Os Bolsonaro, como está mais do que evidente, não nutrem simpatia por nossa atividade. Basta ver o tratamento que dispensaram aos jornalistas na cerimônia de posse. O evento oficial só começaria às 15 horas no Congresso, mas repórteres e fotógrafos tiveram que se apresentar no Centro Cultural Banco do Brasil às 7 horas da manhã do dia 1º de janeiro. Lá ficaram sem ter onde sentar e sem poder se alimentar. O grupo que foi levado para o Congresso permaneceu horas sem poder ir ao banheiro e sem água para beber. Obviamente, as condições degradantes não aconteceram por acaso. Foram impostas de modo pensado.

Não há sombra de dúvida: o governo Bolsonaro tem ojeriza ao trabalho da imprensa. E se dúvida ainda houver, basta ler o que o vereador Carlos Bolsonaro, filho predileto do presidente e responsável pela mídia social do pai, vem dizendo a nosso respeito em seus posts no Twitter. Do alto de sua arrogância, ele faz agressões quase diárias. Nos chama de lixo da mídia e de boçais. Eis um de seus comentários: “Aloooo imprensa marrom, não preciso de olhos para ficar próximo de meu pai! Falo com ele todo dia e sempre que posso estou ao seu lado fisicamente! Que papo boçal! Mesmo que vocês insistam em brigas internas nada mudou dentro de casa! A mamata de vocês vai acabar!”. E por aí vai o raivoso vereador. É tanta sua agressividade que leva a desconfiar de algum trauma: será que o rapaz queria ser jornalista, mas foi impedido por Bolsonaro? Será que foi reprovado no vestibular para Comunicação?

O certo é que a família Bolsonaro não gosta da imprensa e também odeia professores e o meio acadêmico, em geral. Eles são adeptos da filosofia barata de Olavo de Carvalho, guru da extrema-direita. Veem no pensamento marxista o mal maior da humanidade, como se vivessem na época da Guerra Fria. E atiram sem dó no velho barbudo, cujo nascimento completou 200 anos no ano passado. Karl Marx, porém, resiste aos tempos e é referência obrigatória para historiadores e economistas, sejam de esquerda ou de direita. O todo poderoso ministro da Economia, Paulo Guedes, por exemplo, costuma citar o 18 Brumário. E não perde seu tempo com o besteirol de Olavo.

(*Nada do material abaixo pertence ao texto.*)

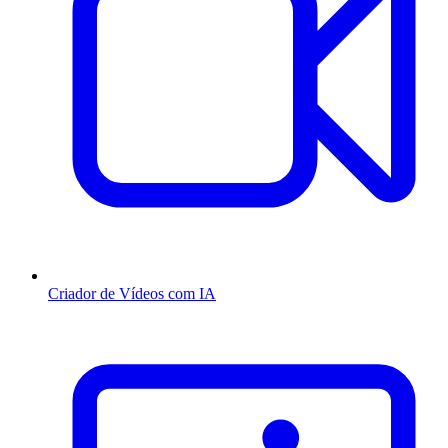
Criador de Vídeos com IA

Se os jornalistas estão comendo fogo, os professores que se preparem para a sanha bolsonarista. Também serão tratados como inimigos. O colombiano que assumiu o Ministério da Educação vai intervir no ensino médio e nas universidades. O pacote não foi fechado, mas a nomeação de Murilo Resende, discípulo de Olavo, para coordenar o Enem mereceu comentários do presidente no Twitter. Segundo ele, será abandonada a “doutrinação” em sala de aula. Seu filho caçula, Eduardo Bolsonaro, foi ainda mais enfático: “Atenção professores: seu aluno que inicia agora o 1º ano do ensino médio não precisa saber sobre feminismo, linguagem outras que não a língua portuguesa ou história conforme a esquerda, pois o vestibular dele será em 2021 ainda sob a égide de pessoas da estirpe de Murilo Resende”.

Como se vê, o governo Bolsonaro é refratário a tudo que se refere ao livre pensamento e não pretende deixar pedra sobre pedra na Educação. Circula na internet uma minuta de decreto que propõe a adoção do modelo de escolas cívico-militares nos sistemas de ensino municipais, estaduais e distritais. E, por assustador que pareça, afirma, no art. 15, que o governo vai “acompanhar e avaliar as atividades desenvolvidas pelo Colégio Pedro II”. Portanto, o colégio de forte tradição humanista, fundado em 1837, está na mira da reação. Querem enquadrá-lo ao obscurantismo da família Bolsonaro. Tirem suas mãos do Pedro II, que tem o livro como escudo e, como arma, a inteligência! E saibam que jornalistas e professores vão resistir!